CRANE, Ind. – Crane Army Ammunition Activity’s depot operations directorate is rolling out a new generation of support vehicles that will optimize routine logistical operations like transporting munitions and heavy equipment across the installation.
In June, a fleet of ten large, shiny Stellar hook trucks were delivered to Crane Army with the help of the U.S. Army Reserve’s 370th Transportation Company. Equipped with large hooks and beds that can service any kind of loading dock at a munitions storage magazine, the trucks allow CAAA to be versatile and responsive in providing munitions readiness to the Department of Defense.
“Modernizing our equipment allows us to maintain flexibility to execute operations and offer contingency operation support to the military,” Greg Edwards, supervisory supply management specialist, said. “Having these trucks means we can operate with less equipment overall, but also become more responsive to hot shipments with short lead times.”
Hook trucks are crew vehicles that can lift and transport forklifts – critical equipment for depot operations – as well as tools and crews to service storage magazines that either do not have loading docks or have docks higher or lower than standard truck heights.
Workers at Crane Army are welcoming the upgrades that will replace a current fleet of 2007 model hook trucks that have worked well beyond their life expectancy. In recent years the older trucks have experienced frequent maintenance issues which causes strain on workers and functional equipment.
Just like the warfighters it supports in the field, CAAA equipment often works more than 40 hours per week and endures difficult terrain and road conditions. Winter road treatments like salt, beet and brine can rust vehicles over time – especially when working with older vehicle models.
“Hook trucks are essential to completing our mission,” Robert England, railroad operations supervisor, said. “We use this equipment so frequently that they spend a lot of hours down. We end up facing mechanical challenges every day.”
In addition to offering the peace of mind that comes with operating a more reliable vehicle, the new trucks come with modified dove tails for forklifts and upgraded features like air ride seats and heated mirrors to make the day’s work a little less strenuous for the crew. Now that the trucks have arrived, the depot operations team is enthusiastic about the impact the upgraded equipment may have on employee morale and Crane Army’s mission.

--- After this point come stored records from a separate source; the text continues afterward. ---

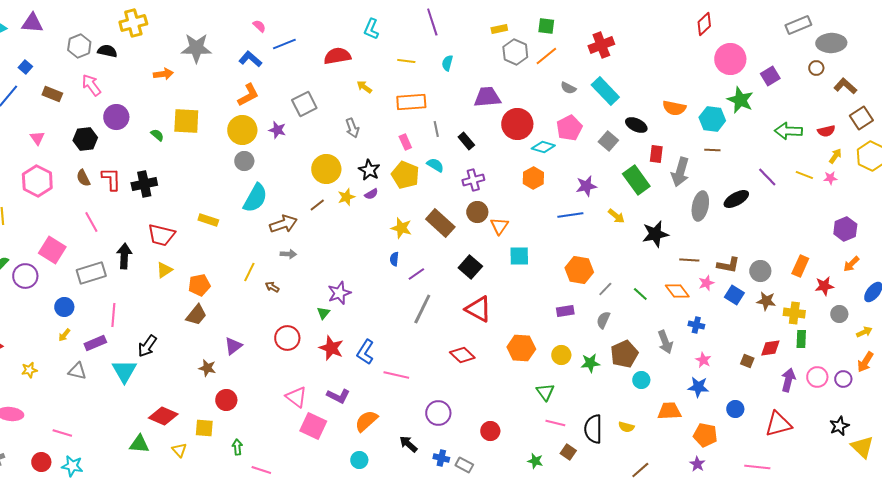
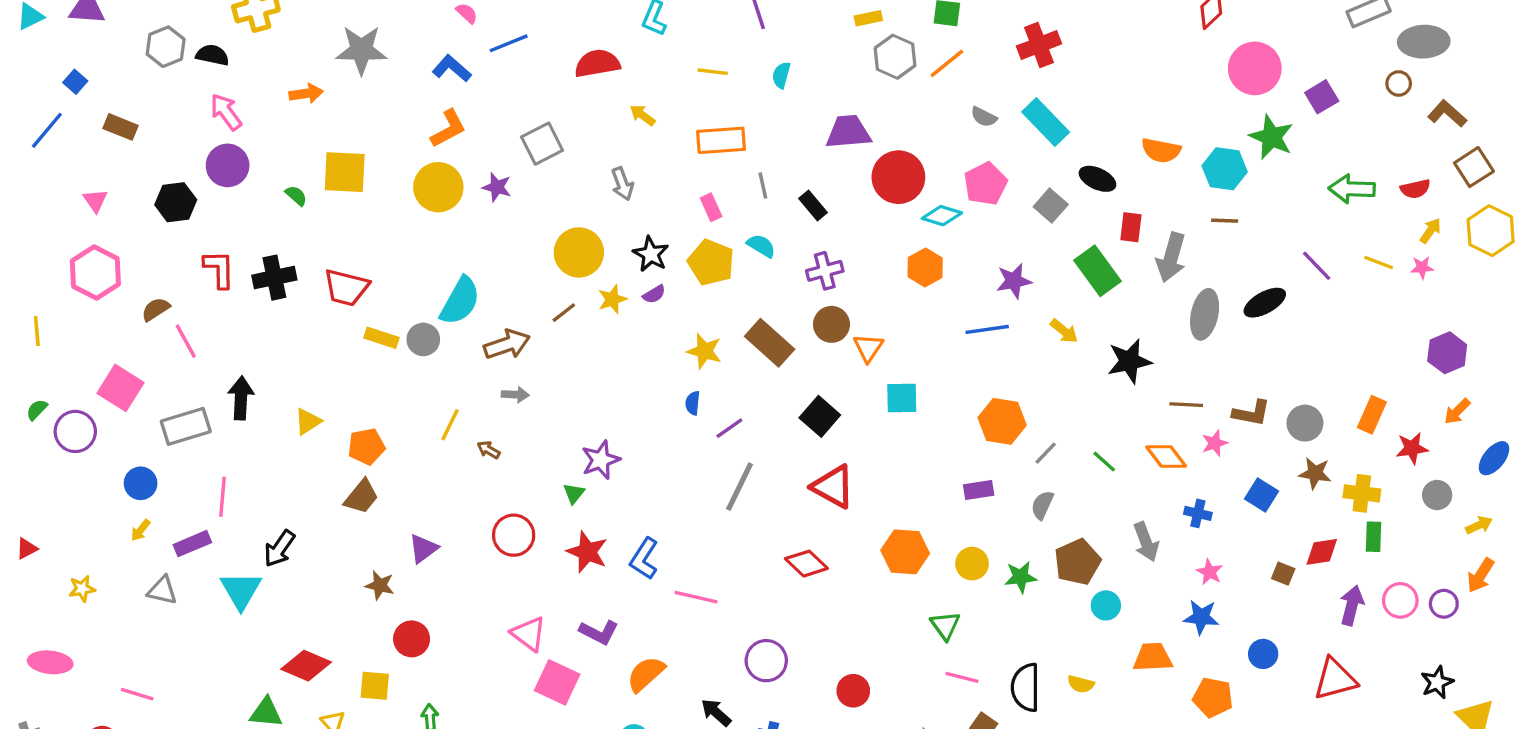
pink arrow: (91, 85) -> (226, 112), moved
gray circle: (244, 161) -> (423, 339), moved
brown semicircle: (83, 178) -> (156, 309), moved, turned 84
red trapezoid: (161, 235) -> (346, 288), moved
blue square: (734, 295) -> (1261, 495), moved

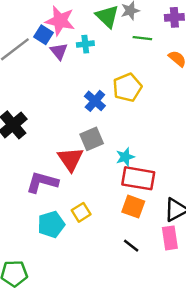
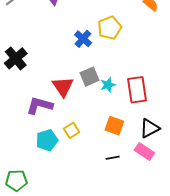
gray square: (92, 139) -> (89, 77), moved
red rectangle: (138, 178) -> (137, 90), moved, turned 72
pink rectangle: (170, 238) -> (144, 152), turned -48
black line: (131, 246) -> (113, 158), turned -48

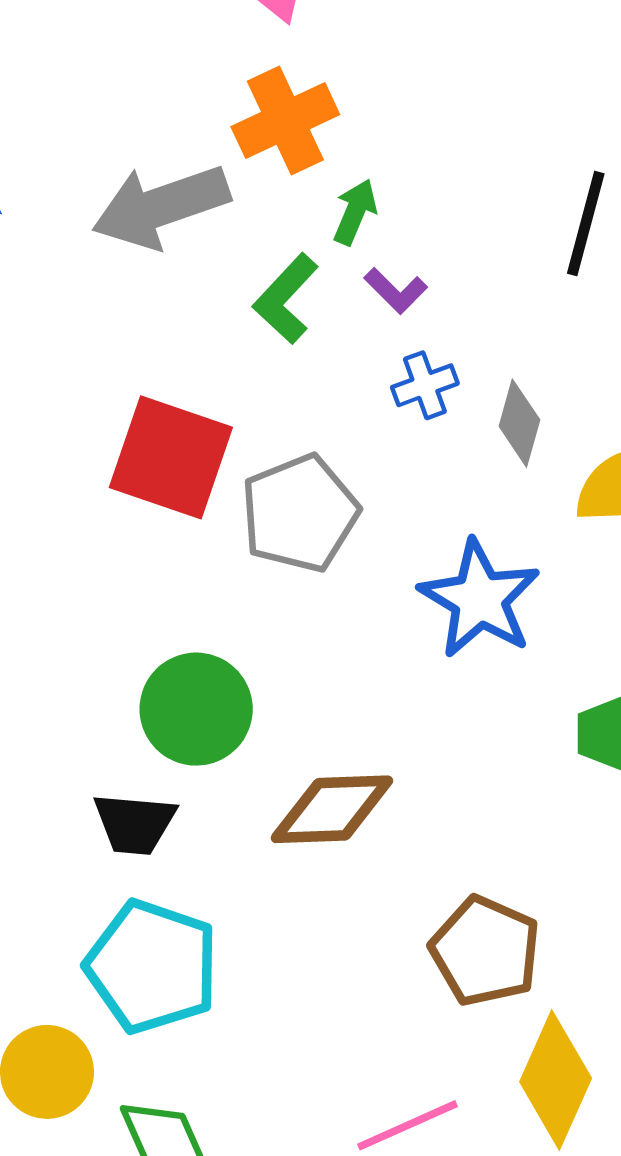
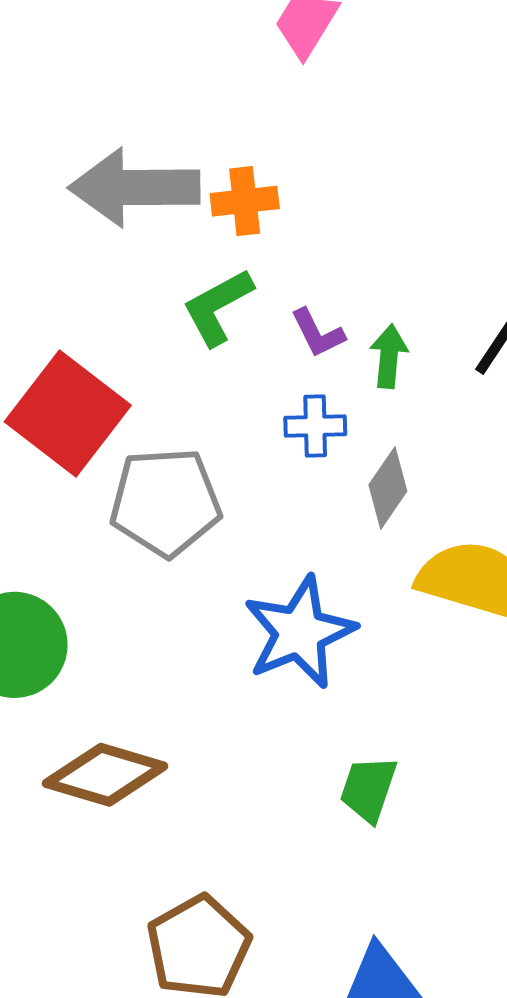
orange cross: (285, 121) -> (245, 201), moved, size x0.7
green arrow: (355, 212) -> (389, 356), moved, turned -36

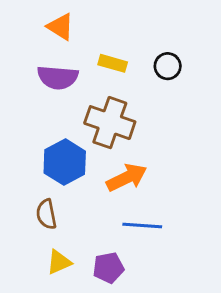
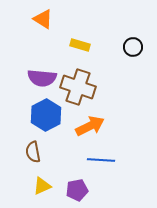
black circle: (168, 66) -> (133, 47), moved
purple semicircle: (58, 77) -> (42, 78), moved

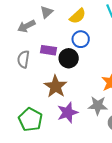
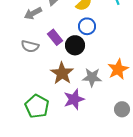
purple rectangle: (49, 50) -> (55, 37), turned 42
gray semicircle: (23, 59) -> (30, 46), turned -84
gray star: (98, 106) -> (92, 77), moved

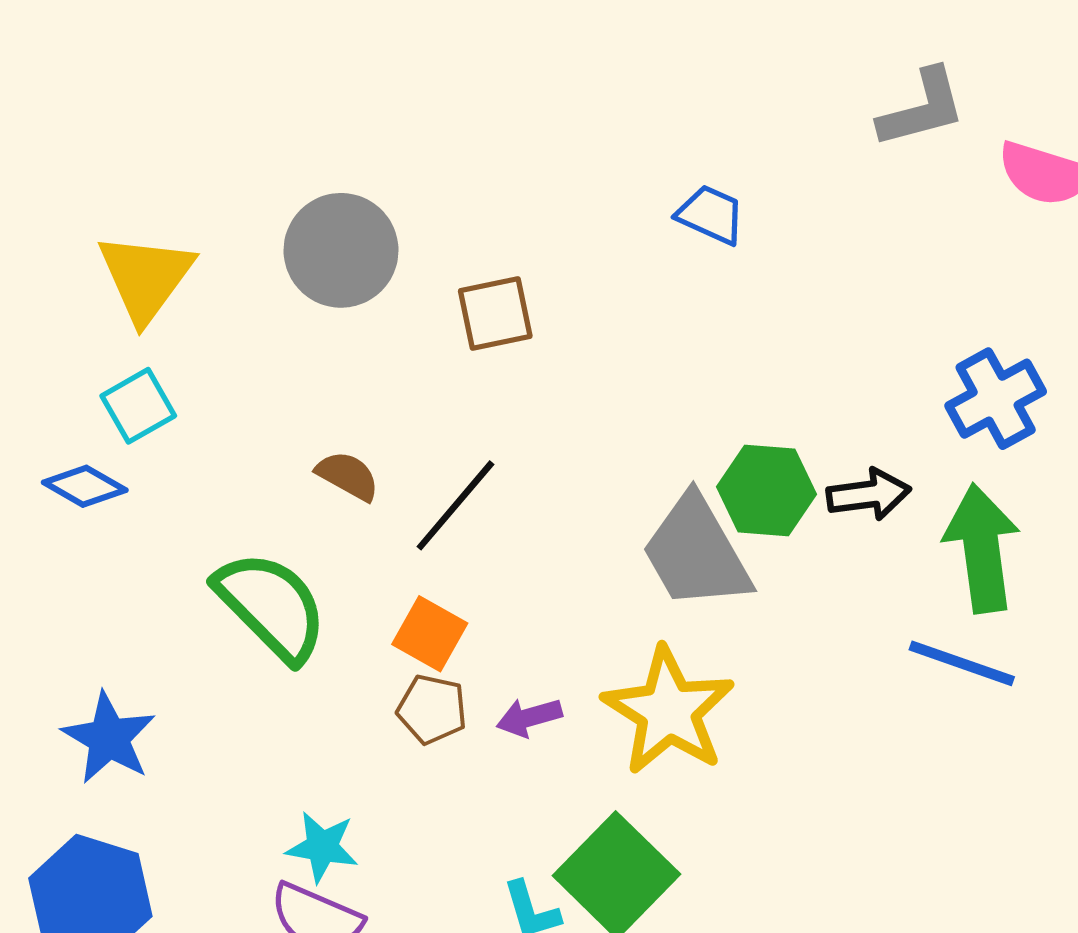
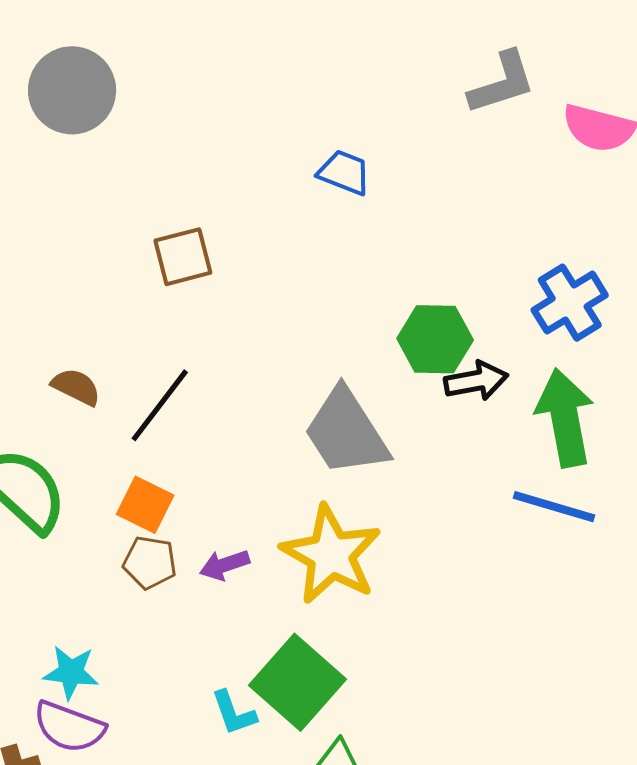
gray circle: (341, 250) -> (72, 90), moved
green hexagon: (767, 490) -> (435, 339), moved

“Our crew wants to work, but they’re constantly battling unreliable equipment. That can be really disheartening and detrimental to the spirit of the workforce,” said Steve Cummings, logistics management specialist. “This equipment will take a lot of headaches away and give us more confidence in meeting the Army’s mission day-to-day.”
The introduction of hook trucks eliminated the Army’s former reliance on scheduling logistical support from Naval Support Activity, Crane, reducing time and effort needed for each movement of munitions. An organic fleet of modern hook trucks ensures that depot operations can keep materiel moving with their own forklifts and crew and continue the Army’s drive for modernization and efficiency.
“When we have our own forklift on site, we will complete the mission,” Edwards said. By transporting CAAA owned forklifts to magazines all over the installation, depot operations crews will be totally equipped to execute the Crane Army mission to provide munitions readiness to the warfighter at a moment’s notice.
Toward this goal, CAAA is also expecting a delivery of six road railers before the end of the summer and a brand-new, centrally located shipment receiving facility is nearly operational for the depot operations team. Each modernization effort has been carefully prioritized, planned and executed so the activity can achieve maximum efficiency while also improving safety for the workforce.
About Crane Army
Crane Army Ammunition Activity ships, stores, demilitarizes and produces conventional munitions in support of U.S. Army and Joint Force readiness. It serves as the second largest Army ammunition depot, holding roughly a fourth of the U.S. Department of Defense’s conventional munitions. CAAA was established in October 1977 as a subordinate command of Joint Munitions Command and Army Materiel Command.